Friday, March 9, 2012

goldilocks

goldilocks broke into a cottage belonging to three bears. she ate their food, sat in their chairs, rifled through their unmentionables and slept in their beds. why couldn't she just get a nice job in town serving porridge to the townfolk, eek out a few dimes and sit in her own chair? sleep in her own bed?

maybe she was curious. maybe she wanted to know what a house of bears looked like, what they ate, how they slept. she was a picky breaker and enterer too -- she didn't accept anything that wasn't 'just right'.

first, she samples the bears' porridge -- gratuitously left on the table. she dips a finger in the first bowl. too hot. she scoots to the next bowl -- slightly smaller than the first -- and dips the same finger for a taste of mama bear's porridge. TOO cold. it's the little mickey mouse plastic bowl of porridge that finally lights her fire...just right. why stop at illegal entry when there's food to be stolen from a baby? conscience and guilt are distant spectres in her story -- the only thing that matters is her mission to find "just right".
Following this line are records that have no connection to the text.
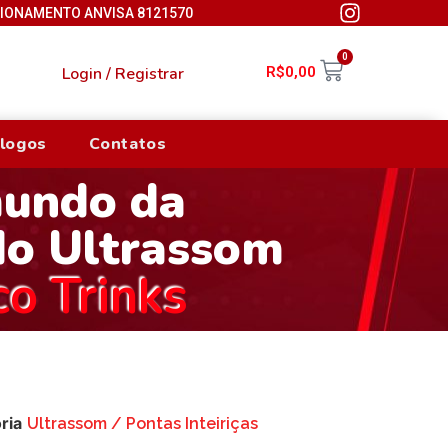
CIONAMENTO ANVISA 8121570
0
Login / Registrar
R$
0,00
logos
Contatos
mundo da
do Ultrassom
co Trinks
ria
Ultrassom / Pontas Inteiriças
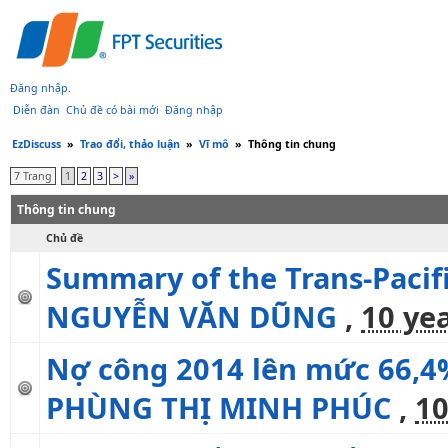
Đăng nhập
.
Diễn đàn
Chủ đề có bài mới
Đăng nhập
EzDiscuss
»
Trao đổi, thảo luận
»
Vĩ mô
»
Thông tin chung
7 Trang
1
2
3
>
»
Thông tin chung
Chủ đề
Summary of the Trans-Pacif
NGUYỄN VĂN DŨNG
,
10 ye
Nợ công 2014 lên mức 66,4
PHÙNG THỊ MINH PHÚC
,
10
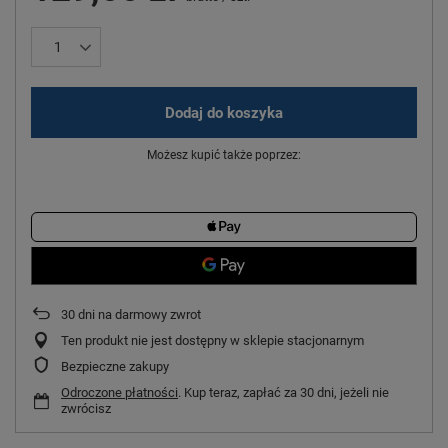
Dodaj do koszyka
Możesz kupić także poprzez:
30
dni na darmowy zwrot
Ten produkt nie jest dostępny w sklepie stacjonarnym
Bezpieczne zakupy
Odroczone płatności
. Kup teraz, zapłać za 30 dni, jeżeli nie
zwrócisz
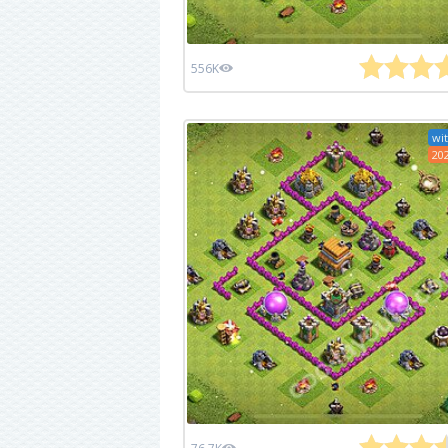
556K
wit
20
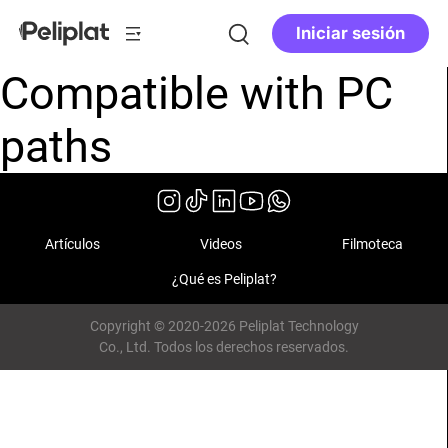
Iniciar sesión
Compatible with PC
paths
Artículos
Videos
Filmoteca
¿Qué es Peliplat?
Copyright © 2020-2026 Peliplat Technology
Co., Ltd. Todos los derechos reservados.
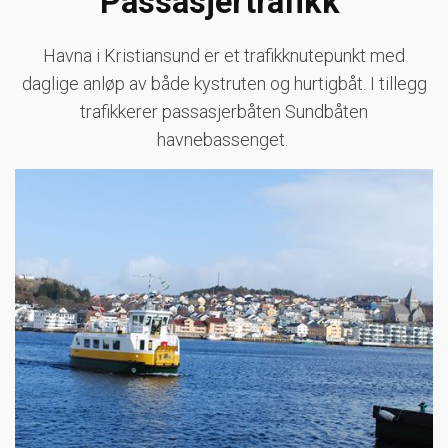
Passasjertrafikk
Havna i Kristiansund er et trafikknutepunkt med
daglige anløp av både kystruten og hurtigbåt.
I tillegg
trafikkerer passasjerbåten Sundbåten
havnebassenget.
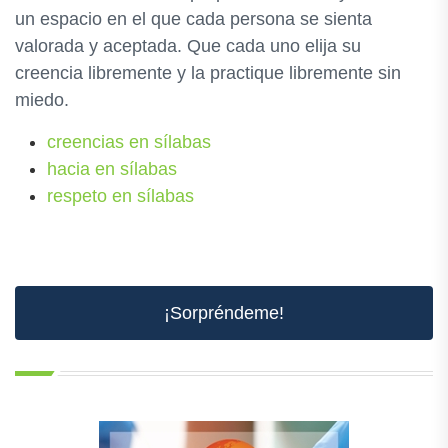
un espacio en el que cada persona se sienta
valorada y aceptada. Que cada uno elija su
creencia libremente y la practique libremente sin
miedo.
creencias en sílabas
hacia en sílabas
respeto en sílabas
¡Sorpréndeme!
instead of guessing that baby bear's meager possessions are typically 'just right' based on the porridge, she insists on trying each item from the top down. papa bear's chair is too wide, too hard, too tall -- smells like whiskey. mama bear's is too soft, too narrow, too short -- beset with knitting needles. baby bear's is -- surprise -- just right.

is it curiosity that compels her to try the "toos" each time rather than recognizing a simple pattern? does she fret, at all, that while she's trying on papa bear's smoking jacket and donning mama bear's shower cap, that they'll come home and think she's just right for dessert?

she doesn't. not until they do show up and she books it -- having already discovered how she likes her porridge, her reading chair, and her sleeping arrangements.

in choosing what is 'just right' i work in extremes. if i were goldilocks, i would try papa's first, then baby's, then i'd assume mama's was just right. i'd assume that whatever sat in the middle would be the average of papa's concrete bed and baby's satin crib. one extreme is usually a catalyst for the other, the impulse flipper, the frictionless pivot. i'd assume that if papa's is too hot, baby's must be too cold...but not so. goldilocks is methodical, consistent, and puts her theory to the test to discover her 'just right'.

goldilocks isn't concerned with finding what's 'right', sort-of-ok, or good enough. she is undeterred by the possibility of jail time, or the threat of a grisly death via pissed off bears. she is so hell-bent on finding 'just right' that she breaks into a house of bears and loiters there long enough to find out.

for when she was good she was very, very good. but when she was bad, she was perfectly horrid.